- [PASSAGE PROVIDED]:
-- Opening Marker --

There’s no one typical reaction after the death of a parent. One person might hole up alone and cry for days, whereas others might feel numb. Grief might hit months or even years later: Someone out for a run might stop, suddenly gutted, because the way the sun is setting over the trees reminds them of the view from their parent’s kitchen. Or one day, out of the blue, someone might be taken aback by the way their kid presses her fingers to her lips when she laughs, just like grandma. If your spouse’s parent dies, and you want to be helpful, what’s the best way to be there for them?
Grief is individual. It looks different for different people, and there’s no roadmap or timeline for how people will respond. How someone grieves depends on a lot of things, including their personality, their relationship with the person that passed away, whether they have a strong support network, and whether the death was sudden or a long time coming. People’s approach to grief also might be shaped by their religious or cultural views about death.
What you can count on is that if your partner loses a parent, they will need your support, no matter what their relationship with the parent was like.
“Being in a relationship with a partner following a loss may feel lonely and confusing,” says Helen Rogers Pridgen, LMSW, vice president of programs at the American Foundation for Suicide Prevention in South Carolina. “You want to be there for them, make them feel better and for them to be themselves again. However, you may not know what he or she wants or needs.”
Here’s how you can help someone who is grieving.
Take Charge (If It’s Needed and Wanted)
Early on, it can be difficult for some grieving people to carry out daily tasks such as bathing, eating, taking care of children or even getting out of bed, says clinical psychologist Erin Miers, Psy.D., a professor at Dartmouth Geisel School of Medicine in New Hampshire.
“A husband can check in and make gentle suggestions to support partners, like offering to make food,” she says. Ask if you can help make calls informing people about the death, deal with scheduling the death notice in the paper or make funeral or memorial arrangements.
“Picking up extra household tasks to reduce your partner’s stress and allowing them to process their grief can be invaluable,” Miers says.

-- Closing Marker --

- [PROVIDED MATERIAL]:

-- Opening Marker --

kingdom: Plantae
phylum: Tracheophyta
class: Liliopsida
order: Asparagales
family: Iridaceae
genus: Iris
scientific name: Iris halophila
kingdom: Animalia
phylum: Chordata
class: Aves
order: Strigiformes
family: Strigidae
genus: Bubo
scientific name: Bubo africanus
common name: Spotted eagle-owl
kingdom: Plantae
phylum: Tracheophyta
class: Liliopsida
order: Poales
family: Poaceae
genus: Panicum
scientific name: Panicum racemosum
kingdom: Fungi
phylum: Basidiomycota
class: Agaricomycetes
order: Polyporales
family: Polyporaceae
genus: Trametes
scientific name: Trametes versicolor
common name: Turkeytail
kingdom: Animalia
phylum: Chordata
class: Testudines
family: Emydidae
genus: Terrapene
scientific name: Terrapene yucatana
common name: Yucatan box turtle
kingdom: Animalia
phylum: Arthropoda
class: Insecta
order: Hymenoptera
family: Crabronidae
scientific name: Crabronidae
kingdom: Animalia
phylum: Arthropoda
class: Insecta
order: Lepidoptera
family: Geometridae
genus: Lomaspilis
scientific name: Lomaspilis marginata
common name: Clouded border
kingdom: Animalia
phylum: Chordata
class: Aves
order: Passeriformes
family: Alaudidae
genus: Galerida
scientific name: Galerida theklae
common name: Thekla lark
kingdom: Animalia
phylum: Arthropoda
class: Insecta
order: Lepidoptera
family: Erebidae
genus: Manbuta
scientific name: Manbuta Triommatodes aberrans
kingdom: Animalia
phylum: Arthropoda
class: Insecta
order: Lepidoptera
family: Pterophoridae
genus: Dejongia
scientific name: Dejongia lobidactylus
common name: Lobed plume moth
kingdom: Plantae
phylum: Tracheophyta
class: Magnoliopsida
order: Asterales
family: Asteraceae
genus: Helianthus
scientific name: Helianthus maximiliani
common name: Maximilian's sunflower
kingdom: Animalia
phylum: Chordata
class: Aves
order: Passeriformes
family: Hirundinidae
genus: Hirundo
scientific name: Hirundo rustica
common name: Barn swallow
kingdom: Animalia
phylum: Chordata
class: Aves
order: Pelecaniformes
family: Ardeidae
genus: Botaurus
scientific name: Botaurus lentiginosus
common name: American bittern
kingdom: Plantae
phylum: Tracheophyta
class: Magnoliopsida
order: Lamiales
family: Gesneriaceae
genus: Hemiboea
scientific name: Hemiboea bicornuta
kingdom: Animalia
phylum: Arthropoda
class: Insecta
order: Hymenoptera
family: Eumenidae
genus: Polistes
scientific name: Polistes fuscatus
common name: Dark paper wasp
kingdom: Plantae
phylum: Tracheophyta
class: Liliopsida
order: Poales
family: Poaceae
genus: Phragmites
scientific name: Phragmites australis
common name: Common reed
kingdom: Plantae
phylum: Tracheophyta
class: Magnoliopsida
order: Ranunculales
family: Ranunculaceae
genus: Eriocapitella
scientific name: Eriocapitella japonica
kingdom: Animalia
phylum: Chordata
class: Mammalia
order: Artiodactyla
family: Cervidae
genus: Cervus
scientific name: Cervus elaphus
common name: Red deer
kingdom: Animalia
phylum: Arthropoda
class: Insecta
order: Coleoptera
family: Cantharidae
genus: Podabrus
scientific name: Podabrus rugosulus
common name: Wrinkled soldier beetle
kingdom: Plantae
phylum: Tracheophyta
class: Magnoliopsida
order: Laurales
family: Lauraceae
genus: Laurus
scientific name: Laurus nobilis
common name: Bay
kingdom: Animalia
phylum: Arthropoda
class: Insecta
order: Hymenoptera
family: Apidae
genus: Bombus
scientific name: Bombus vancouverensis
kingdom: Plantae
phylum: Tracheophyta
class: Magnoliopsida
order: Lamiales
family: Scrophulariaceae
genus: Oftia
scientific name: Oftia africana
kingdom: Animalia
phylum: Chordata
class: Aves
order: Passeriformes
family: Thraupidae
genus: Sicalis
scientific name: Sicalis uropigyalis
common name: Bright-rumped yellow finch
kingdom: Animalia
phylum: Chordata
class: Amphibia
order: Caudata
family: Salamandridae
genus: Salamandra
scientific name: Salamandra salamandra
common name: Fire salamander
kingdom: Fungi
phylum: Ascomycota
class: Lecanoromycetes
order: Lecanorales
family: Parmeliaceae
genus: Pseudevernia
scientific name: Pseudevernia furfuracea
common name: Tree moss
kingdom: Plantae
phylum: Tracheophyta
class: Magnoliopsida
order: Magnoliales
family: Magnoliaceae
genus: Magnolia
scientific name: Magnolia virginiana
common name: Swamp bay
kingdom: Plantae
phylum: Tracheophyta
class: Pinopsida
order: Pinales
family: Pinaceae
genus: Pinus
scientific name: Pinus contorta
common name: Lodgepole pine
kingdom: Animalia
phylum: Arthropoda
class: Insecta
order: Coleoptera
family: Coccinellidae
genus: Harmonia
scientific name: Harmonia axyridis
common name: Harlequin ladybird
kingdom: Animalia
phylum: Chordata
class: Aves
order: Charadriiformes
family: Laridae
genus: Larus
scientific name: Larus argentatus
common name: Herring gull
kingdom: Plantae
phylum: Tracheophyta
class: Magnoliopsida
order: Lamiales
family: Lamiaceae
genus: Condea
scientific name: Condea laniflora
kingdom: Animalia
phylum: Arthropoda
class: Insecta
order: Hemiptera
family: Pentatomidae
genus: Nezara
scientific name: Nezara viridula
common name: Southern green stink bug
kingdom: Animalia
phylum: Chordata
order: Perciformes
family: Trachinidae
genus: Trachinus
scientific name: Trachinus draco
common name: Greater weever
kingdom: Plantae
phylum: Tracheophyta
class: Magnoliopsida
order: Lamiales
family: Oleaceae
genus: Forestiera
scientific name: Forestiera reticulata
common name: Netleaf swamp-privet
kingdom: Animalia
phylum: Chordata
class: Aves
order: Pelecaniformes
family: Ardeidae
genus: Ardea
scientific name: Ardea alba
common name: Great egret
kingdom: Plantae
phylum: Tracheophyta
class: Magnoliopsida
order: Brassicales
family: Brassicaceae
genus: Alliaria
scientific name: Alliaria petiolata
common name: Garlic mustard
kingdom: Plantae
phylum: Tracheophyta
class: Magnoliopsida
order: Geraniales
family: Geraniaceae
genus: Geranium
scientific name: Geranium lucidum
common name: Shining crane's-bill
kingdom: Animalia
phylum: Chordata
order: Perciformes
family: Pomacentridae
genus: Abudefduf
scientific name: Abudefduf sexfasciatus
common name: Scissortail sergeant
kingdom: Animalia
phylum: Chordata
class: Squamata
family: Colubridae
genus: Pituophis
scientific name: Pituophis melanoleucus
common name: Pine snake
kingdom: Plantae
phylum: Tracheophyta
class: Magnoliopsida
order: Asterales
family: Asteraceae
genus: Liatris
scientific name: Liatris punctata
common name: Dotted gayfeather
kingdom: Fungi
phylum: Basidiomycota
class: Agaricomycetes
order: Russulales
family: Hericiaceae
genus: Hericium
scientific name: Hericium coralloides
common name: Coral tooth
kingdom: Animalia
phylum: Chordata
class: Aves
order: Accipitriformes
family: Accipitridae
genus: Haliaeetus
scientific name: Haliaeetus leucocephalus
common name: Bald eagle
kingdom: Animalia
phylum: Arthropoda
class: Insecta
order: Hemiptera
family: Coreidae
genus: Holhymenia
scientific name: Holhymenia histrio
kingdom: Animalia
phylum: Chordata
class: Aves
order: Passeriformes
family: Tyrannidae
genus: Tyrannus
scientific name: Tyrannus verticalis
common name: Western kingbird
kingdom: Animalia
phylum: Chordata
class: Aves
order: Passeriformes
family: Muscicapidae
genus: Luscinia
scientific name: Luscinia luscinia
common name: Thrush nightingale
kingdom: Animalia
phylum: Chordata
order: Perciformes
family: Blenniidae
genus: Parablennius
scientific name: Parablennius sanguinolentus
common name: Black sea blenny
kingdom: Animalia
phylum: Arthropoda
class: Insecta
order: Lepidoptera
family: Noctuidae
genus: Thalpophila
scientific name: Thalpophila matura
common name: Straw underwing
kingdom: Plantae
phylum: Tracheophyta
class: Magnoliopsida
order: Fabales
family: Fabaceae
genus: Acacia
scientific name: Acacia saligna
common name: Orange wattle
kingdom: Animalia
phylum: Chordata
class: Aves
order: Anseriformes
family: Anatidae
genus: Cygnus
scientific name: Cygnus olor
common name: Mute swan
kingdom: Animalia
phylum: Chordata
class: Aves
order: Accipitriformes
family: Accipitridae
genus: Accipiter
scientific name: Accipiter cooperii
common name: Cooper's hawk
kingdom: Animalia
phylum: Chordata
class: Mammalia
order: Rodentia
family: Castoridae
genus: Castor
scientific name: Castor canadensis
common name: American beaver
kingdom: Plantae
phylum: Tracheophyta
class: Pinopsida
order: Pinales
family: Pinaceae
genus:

-- Closing Marker --

- [QUESTIONS]:
1: Answer these questions from the article on supporting a spouse after a parent's death.
(a) Besides personal circumstances, what kind of views might shape a person's approach to grief?
(b) What position does Helen Rogers Pridgen hold?
(c) Where is Erin Miers a professor?
2: According to the article on supporting a spouse after a parent's death, why is it valuable to take on extra household tasks for a grieving partner?
The listing has no connection to the article on supporting a spouse after a parent's death.

- [PER-TASK OUTPUTS]:
1:
(a) Religious or cultural views about death.
(b) She is vice president of programs at the American Foundation for Suicide Prevention in South Carolina.
(c) At Dartmouth Geisel School of Medicine in New Hampshire.

2: Early on, some grieving people find daily tasks like bathing, eating, caring for children or getting out of bed difficult. Taking on extra household work reduces the partner's stress and lets them process their grief.